This afternoon, as me and my room mates are preparing our uniforms for noon mess formation we came into this argument about regulations and helping others to survive. Our debate came after one said that by reporting other cadets when one is a posted guard we are in fact endangering their status as cadets. I reacted saying asserting that the purpose of the regulation is for it to be followed, if we think that way then we might as well discard the regulations. I further said that cadetship is not about survival but about becoming better people fit to become leaders of the country's armed forces and perhaps the country.
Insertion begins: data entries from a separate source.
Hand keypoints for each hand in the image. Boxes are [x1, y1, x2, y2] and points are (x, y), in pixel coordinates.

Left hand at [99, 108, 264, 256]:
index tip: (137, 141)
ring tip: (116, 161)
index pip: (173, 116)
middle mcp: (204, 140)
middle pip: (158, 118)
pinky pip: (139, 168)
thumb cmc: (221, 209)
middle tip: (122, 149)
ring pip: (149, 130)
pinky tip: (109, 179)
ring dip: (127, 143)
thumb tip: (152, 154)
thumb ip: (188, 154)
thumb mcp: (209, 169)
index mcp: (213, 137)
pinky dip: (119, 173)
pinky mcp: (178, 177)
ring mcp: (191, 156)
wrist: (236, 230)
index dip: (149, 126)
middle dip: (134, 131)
Well that was our heated argument and it made me a little violent finally I began to think about things. With all the so many changes that are being implemented to the Corps right now, I wonder if I can still cope up or say that there is in fact a reason to obey. Last weekend, it took me several hours before I can finally go on privilege because of this new rule that we have to pass this examination. This is a 30 item, true or false examination about the Graybook(this is what we call our rule book). The thing with this exam is that getting a perfect score is the only way to pass-- meaning we have to know the regulation to the letter. I am not really a person who complains to much about the things that are subjected to me as a cadet. Although I have my opinions, I have long ago surrendered my right to question. And then there is this prohibition of doing roadruns during our open time in the morning despite of the requirement that we run at lest two kilometer a week. The new order states that I only run before or after my PE class, which by the way is boxing. Meaning, after battling it out with the punching bag or sparring with a classmate in a 3 round boxing match, I will still have to reserve enough strength so that I can comply with the running requirement. That means that during my open time I will just stare at nothingness maybe sleep and cross my fingers as I hope that I will still be able to run the distance within the required time period. Are we taught to obey or are we given reasons to disobey?
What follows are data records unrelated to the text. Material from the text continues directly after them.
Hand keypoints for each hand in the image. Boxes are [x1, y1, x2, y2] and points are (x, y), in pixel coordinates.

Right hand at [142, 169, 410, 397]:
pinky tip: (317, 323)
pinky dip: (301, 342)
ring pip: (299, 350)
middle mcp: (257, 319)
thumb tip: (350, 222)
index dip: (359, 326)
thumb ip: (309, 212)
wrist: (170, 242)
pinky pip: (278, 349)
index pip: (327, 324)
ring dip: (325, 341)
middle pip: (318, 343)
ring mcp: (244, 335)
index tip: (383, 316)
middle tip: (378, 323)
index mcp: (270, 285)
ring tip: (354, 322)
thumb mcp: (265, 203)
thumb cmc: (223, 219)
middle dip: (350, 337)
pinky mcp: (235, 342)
As I said, I have accepted that my right to question is no longer mine, but there was never a time that I surrendered the right to have opinions. I know I will still follow, although I will have to spend more time MEMORIZING the Graybook so that I can go on privilege on a weekend or even if I will have to endure more fatigue finishing my required roadruns. But I will do that because I want to graduate, they can do anything but they can not stop me from graduating. The bottom line here is I am beginning to see these changes as reasons for me to disobey-- to ignore my pledge of loyalty and hate my superiors for being so inconsiderate simply because I agreed to a creed of military professionalism. I really hope they read this and that they reprimand me for voicing this out in my blog because even if I declare this things in world wide web for the rest of the world to see, they will see the obedience I exhibited unblemished. At the end of the day I am a soldier and I will follow orders. Not because I agree to these orders but because I have embraced this path. I believe that the moment I disobey I am not credible to complain, so I give it to them. But nothing can stop me from feeling bad about all that they are doing, about their "bright" ideas, about their insensitivity to the sentiments of the cadets, and about their irresponsibility as my superiors.